# Submission of NZ EOI



## madil (Mar 17, 2013)

Hi All,

I want to know can I submit Newzealand EOI without submitting PAR.

I have already calculated my points and its over 100.

My question is that what I need to complete before submitting EOI (are there any prerequisites).

Will appreciate your feedback and details.

Regards,
Adil


----------



## escapedtonz (Apr 6, 2012)

madil said:


> Hi All,
> 
> I want to know can I submit Newzealand EOI without submitting PAR.
> 
> ...


Hi Adil,

A Pre-Assessment is required for each qualification you wish to be assessed individually for submission of EOI. 
A separate assessment application for each and they only take around 20 days to process assuming you complete the application correctly.

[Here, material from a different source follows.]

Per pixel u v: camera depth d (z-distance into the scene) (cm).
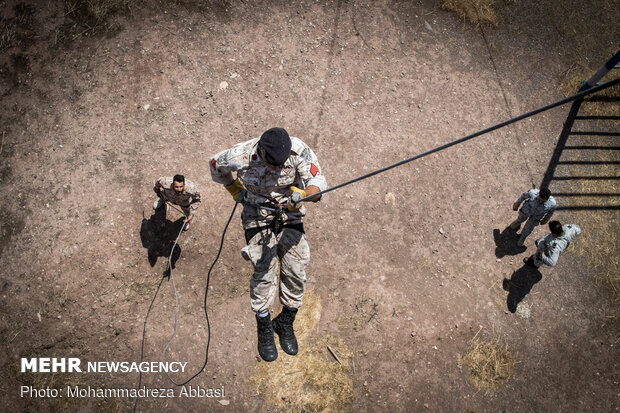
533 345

If you don't use PAR you run the risk of claiming incorrect points on the EOI which could have further consequences.

What do you score on the points calculator ?

Regards,


----------



## madil (Mar 17, 2013)

Hi, 

Many thanks for the detailed answer.

I scored 125.

Regards,


----------



## escapedtonz (Apr 6, 2012)

madil said:


> Hi,
> 
> Many thanks for the detailed answer.
> 
> ...


......and does that include score for qualifications that you haven't yet had PAR ?

125 means you are eligible to apply, however unlikely to be selected from the pool.

Regards,


----------



## madil (Mar 17, 2013)

Its total 125.

What is the probability of getting being selected?

Any idea?

Regards,


----------



## escapedtonz (Apr 6, 2012)

madil said:


> Its total 125.
> 
> What is the probability of getting being selected?
> 
> ...


Probability - not very likely.
Have a look at the latest historic selection details here......

http://formshelp.immigration.govt.n...Interest/historyofselectionpoints/eoi2013.htm


----------



## nandini.nataraj (Jul 23, 2013)

Post deleted. Identical post submitted on multiple threads!


----------